_Exercise requirements_: Please quote every line of text in the records below word for word, keeping the line breaks. Leave the pictures out of your answer.

_The records_:
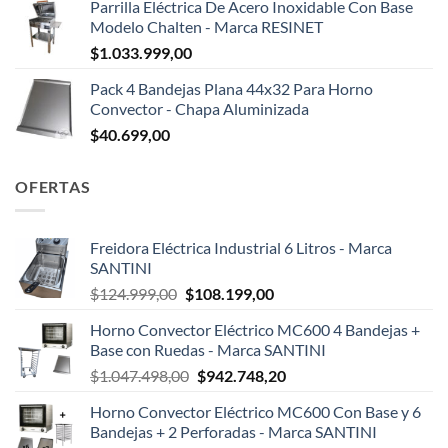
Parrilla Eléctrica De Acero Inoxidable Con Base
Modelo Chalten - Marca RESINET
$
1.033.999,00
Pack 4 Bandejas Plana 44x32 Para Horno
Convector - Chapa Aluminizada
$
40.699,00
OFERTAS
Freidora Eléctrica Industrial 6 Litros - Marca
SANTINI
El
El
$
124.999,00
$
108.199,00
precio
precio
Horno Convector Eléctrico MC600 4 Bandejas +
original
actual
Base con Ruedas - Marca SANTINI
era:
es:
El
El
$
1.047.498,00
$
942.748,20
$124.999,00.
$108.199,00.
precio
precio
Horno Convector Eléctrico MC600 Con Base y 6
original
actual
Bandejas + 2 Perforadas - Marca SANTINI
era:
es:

_Exercise result_:
Parrilla Eléctrica De Acero Inoxidable Con Base
Modelo Chalten - Marca RESINET
$
1.033.999,00
Pack 4 Bandejas Plana 44x32 Para Horno
Convector - Chapa Aluminizada
$
40.699,00
OFERTAS
Freidora Eléctrica Industrial 6 Litros - Marca
SANTINI
El
El
$
124.999,00
$
108.199,00
precio
precio
Horno Convector Eléctrico MC600 4 Bandejas +
original
actual
Base con Ruedas - Marca SANTINI
era:
es:
El
El
$
1.047.498,00
$
942.748,20
$124.999,00.
$108.199,00.
precio
precio
Horno Convector Eléctrico MC600 Con Base y 6
original
actual
Bandejas + 2 Perforadas - Marca SANTINI
era:
es:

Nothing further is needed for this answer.